Nick Cave never pretended to be nice. Putting aside the noisy side project, Grinderman, his “quiet” albums always aimed to disquiet, his singer-songwriter affectations merely a sneaky way to disturb and perturb.

“Pushing the Sky Away,” his latest album with the Bad Seeds, aims for a particularly haunting brand of quiet – it’s replete with myths and tales and grotesque horror, and its music is so sparse as to seem ghostly. But it doesn’t work the way it wants to.

Its attempts to blend corniness and morbidity come out to mixed success, ending up equal parts provocative (in a good way) and ridiculous (in a bad way). The way the album flows, it almost reads as a film score, but it ultimately feels like a mutant version of elevator Muzak.

If that comparison seems damning, there’s more than faint praise to be found in Cave’s reliably creepy mutations of mundanity. Take the first track, “We No Who U R,” which indulges in an almost meditative keyboard rhythm, plodding along as if it were playing in the background of a dentist lobby. Much like going to the dentist, it’s mostly a facade – in fact, as Cave repeatedly drones, “We know who you are/ And we know where you live/ And we know there’s no need to forgive,” the end effect is downright ominous.

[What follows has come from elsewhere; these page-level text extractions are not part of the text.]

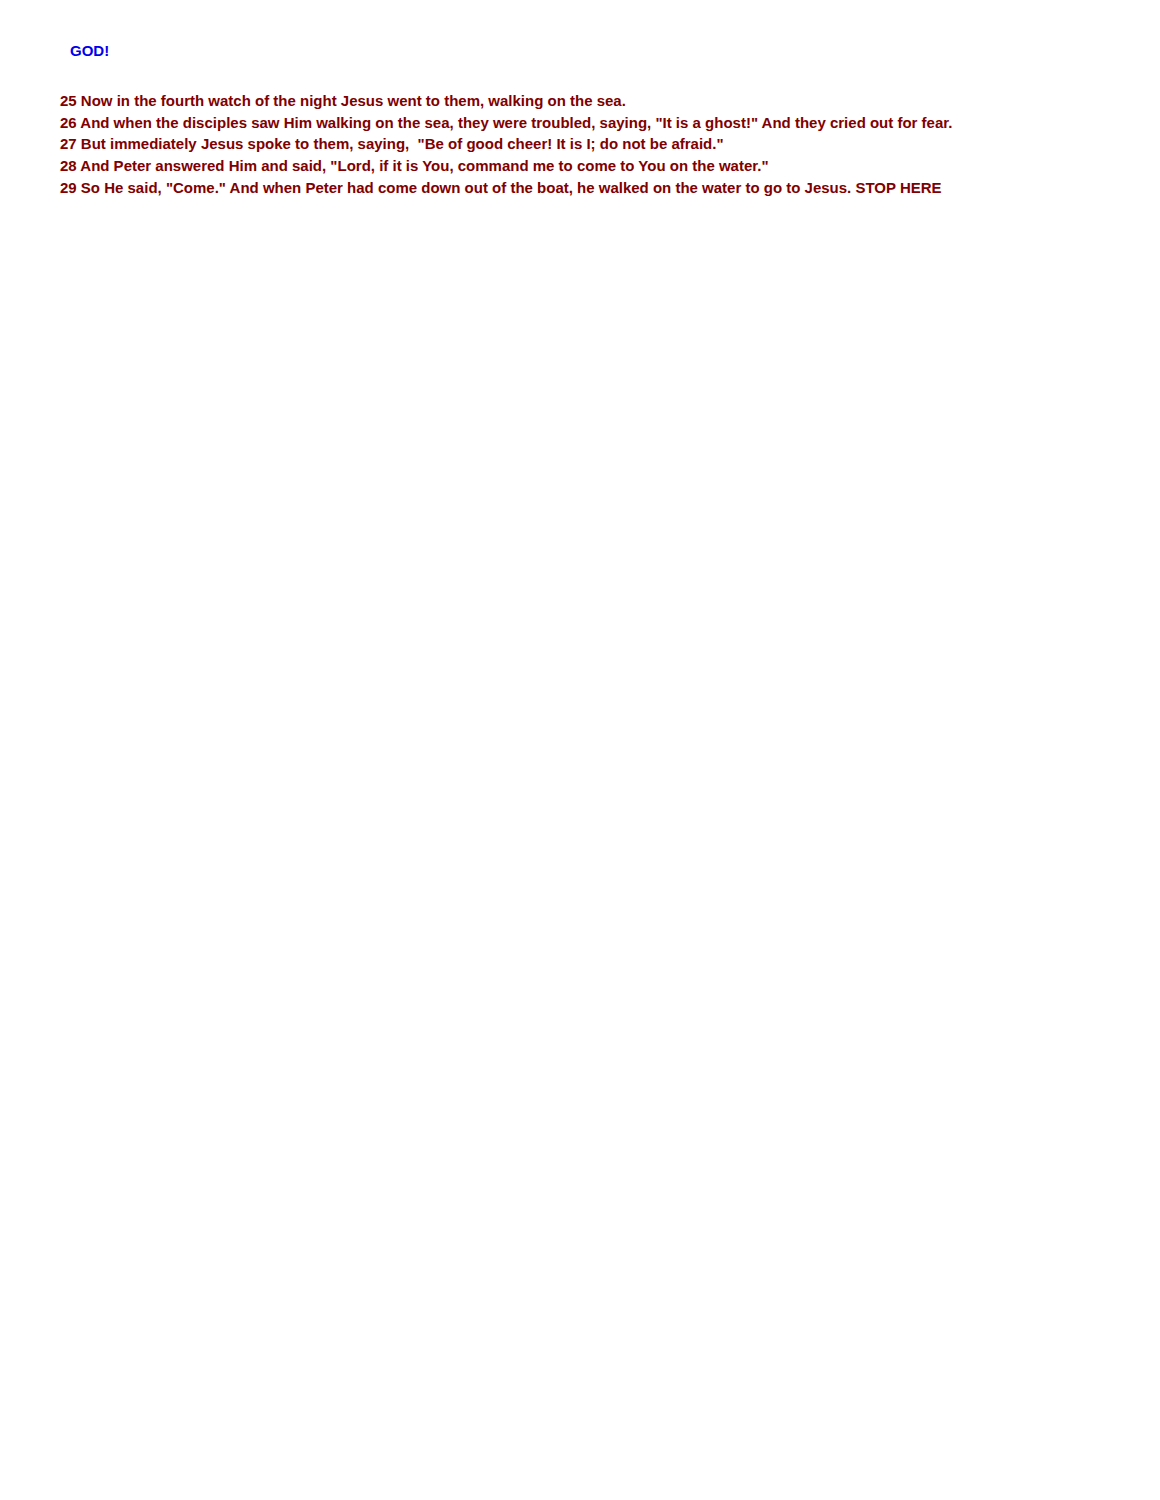GOD!
25 Now in the fourth watch of the night Jesus went to them, walking on the sea.
26 And when the disciples saw Him walking on the sea, they were troubled, saying, "It is a ghost!" And they cried out for fear.
27 But immediately Jesus spoke to them, saying, "Be of good cheer! It is I; do not be afraid."
28 And Peter answered Him and said, "Lord, if it is You, command me to come to You on the water."
29 So He said, "Come." And when Peter had come down out of the boat, he walked on the water to go to Jesus. STOP HERE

There, Cave achieves a startling balance of normalcy and mystery, but by the time he reaches “Jubilee Street,” the balance tilts decidedly for the mythical and the abstract. Beginning with an irresistible guitar “riff” – it’s so skeletal it barely counts – and assisted by a deceptively steady rhythm, the song works its way through its laborious messages (“They ought to practice what they preach”) and images (“I got a foetus on a leash”) with devoted fervor.

By the time the strings kick in, the ballad has gone rock, the tempo pushing itself to a transcendence that the lyrics don’t necessarily validate. It’s a formidable contact high and forms the musical highlight of the whole album. Unfortunately, it also signals a turning point for the album lyrically, as afterward Cave gives in to dead-end metaphors, pop culture references and unconvincing attempts at humanism.

In “Mermaids,” one of the album’s most egregious missteps, Cave leaps into kitsch: “She was a catch/ We were a match/ I was the match that would fire up her snatch.” Combined with the portentous, hardly ironic ripples of guitar, the song is hard to interpret as tongue-in-cheek; it’s woefully self-serious and utterly risible.

Elsewhere, the dabs of kitsch are easier to stomach. When he references Hannah Montana, the groove of “Higgs Boson Blues” laughs it off. When he sorrowfully croons “Wikipedia’s heaven” in “We Real Cool,” there is some leeway because, although inelegant, it is at service of real lament for the now inescapable past.

Perhaps by being desperate for modernity he’s commenting on the blurring distinctions of past and future, one of which is haunting the other. Unfortunately, it’s hard to lend sympathy to the lamentations of a singer so singularly devoted to scares and shocks. On the album-finishing title track, he tries to be inspirational: “If you got everything and you don’t want no more/ You’ve got to just keep on pushing/ Keep on pushing/ Push the sky away.”

Maybe he’s run out of ghosts and ghouls, maybe this signals a humanist period, akin to an off-brand Leonard Cohen. The proposition is doubtful, those bass lines are the opposite of gentle, but he definitely feels the need to evolve. He could still push the sky away.